Tidak ada deskripsi khusus dalam teknis pembangunannya, pondasi tidak terlalu dalam karena keadaan tanahnya tergolong baik, dan sistem konstruksi masih menggunakan sistem cor di tempat untuk semua fungsi (lantai dan core).
Data dan fakta
Nama lama | Menara Drassindo |
Alamat | Jalan M.T. Haryono No. 30 Pancoran, Jakarta Selatan, Jakarta |
Arsitek | Ketira Engineering Consultants (arsitektur eksterior) |
Pemborong (J.O.) | Hutama Karya Mustika Ratu Adji |
Lama pembangunan | Juli 1995 – November 1997 |
Tinggi gedung | 124 meter |
Jumlah lantai | 24 lantai 2 basement 2 semi-basement |
Biaya pembangunan | Rp. 100 milyar (1997) Rp. 720 milyar (2020 inflasi) |
Signifikasi | Pop Culture (Pemilik gedung memiliki keterkaitan dengan pesohor, isu mistis) |
Referensi
- Saptiwi Djati Retnowati (1997). “Menara Drassindo, Tampil dengan Gaya Klasik Romawi”. Majalah Konstruksi No. 264, Desember 1997.
- “wij/hen” (2013), “Bukan Masalah Berhantu, Penyebab Menara Saidah Kosong karena Manajemen Buruk”. Detikcom, 29 Juli 2013. (arsip)
- Yudi Setiowibowo (2017). “Menara Saidah, Gedung Kosong Yang Dikabarkan Miring”. Sindonews (Seputar Indonesia), 13 Oktober 2017. (arsip)
- Kanavino Ahmad Rizqo (2017). “Melihat Menara Saidah, Gedung Perkantoran yang Tak Berpenghuni”. Detikcom, 13 Oktober 2017. (arsip)
- Zulfi Suhendra (2018). “Sisi Lain Menara Saidah Milik Suami Inneke Koesherawati”. Detikcom, 23 Juli 2018. (arsip)
- Eko Wahyu Putradinata (2018). “Disebut sarang kuntilanak merah, ini 5 kisah mistis di Menara Saidah”. Brilio, 23 Februari 2018. (arsip)
- “ose” (1997). “Mustika Investama masuk bisnis properti”. KOMPAS, 26 Mei 1997.
- Helmi Ade Saputra (2015). “Ternyata Menara Saidah Bekas Kuburan“. Okezone, 5 November 2015. (arsip)
- zal (2004). “Mengentas Kemiskinan Melalui Kementerian Miskin.

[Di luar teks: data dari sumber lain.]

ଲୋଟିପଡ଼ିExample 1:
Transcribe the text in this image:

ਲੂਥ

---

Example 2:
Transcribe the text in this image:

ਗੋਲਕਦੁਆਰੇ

KOMPAS, 2 Juni 2004.
- pep (1999). “PPI Gagal Tetapkan Kursi DPR”. KOMPAS, 1 September 1999.
- joe (1999). “PPI: 21 Parpol Peroleh Kursi DPR”. KOMPAS, 2 September 1999.

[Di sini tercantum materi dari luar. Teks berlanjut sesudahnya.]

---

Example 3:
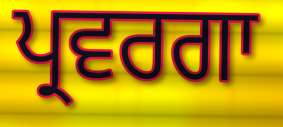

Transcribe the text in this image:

ਪ੍ਰਵਰਗਾ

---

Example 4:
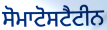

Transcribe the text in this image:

ਸੋਮਾਟੋਸਟੈਟੀਨ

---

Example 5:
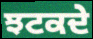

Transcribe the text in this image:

ਝਟਕਦੇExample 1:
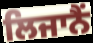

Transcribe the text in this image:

ਲਿਜਾਨੈਂ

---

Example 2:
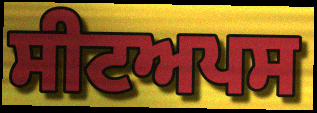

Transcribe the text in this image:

ਸੀਟਅਪਸ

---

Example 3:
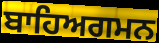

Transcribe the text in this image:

ਬਾਹਿਅਗਮਨ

- Setiawan Adiwijaya (2019). “Pengamat Properti Tak Yakin Menara Saidah Laku Dilego“. Tagar, 2 Oktober 2019. Diakses 3 Oktober 2019. (arsip)

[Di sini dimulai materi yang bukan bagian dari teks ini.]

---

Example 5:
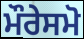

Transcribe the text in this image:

ਮੌਰੇਸਮੋ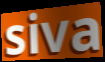
sivaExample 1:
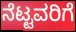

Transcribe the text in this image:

ನೆಟ್ಟವರಿಗೆ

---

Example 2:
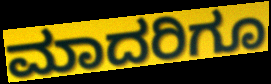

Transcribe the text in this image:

ಮಾದರಿಗೂ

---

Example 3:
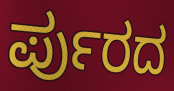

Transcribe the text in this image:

ರ್ಪುರದ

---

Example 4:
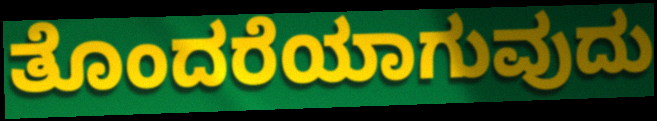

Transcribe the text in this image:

ತೊಂದರೆಯಾಗುವುದು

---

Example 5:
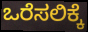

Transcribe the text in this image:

ಒರೆಸಲಿಕ್ಕೆ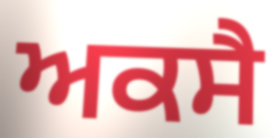
ਅਕਸੈ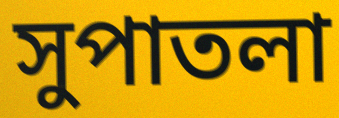
সুপাতলা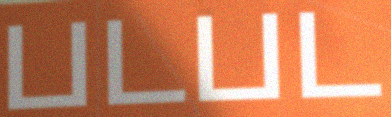
படபட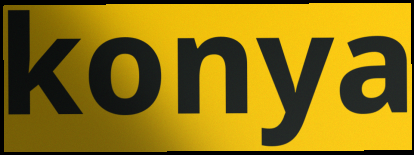
konya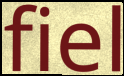
fielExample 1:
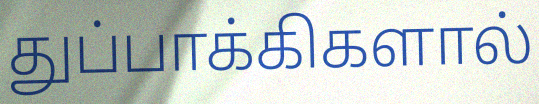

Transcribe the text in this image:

துப்பாக்கிகளால்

- Heri Andreas; Hasanuddin Zainal Abidin; Dina Anggreni Sarsito; Dhota Pradipta (2019). “The investigation on high-rise building tilting from the issue of land subsidence in Jakarta City”. MATEC Web of Conferences, vol. 270, art. no. 06002. DOI/Researchgate.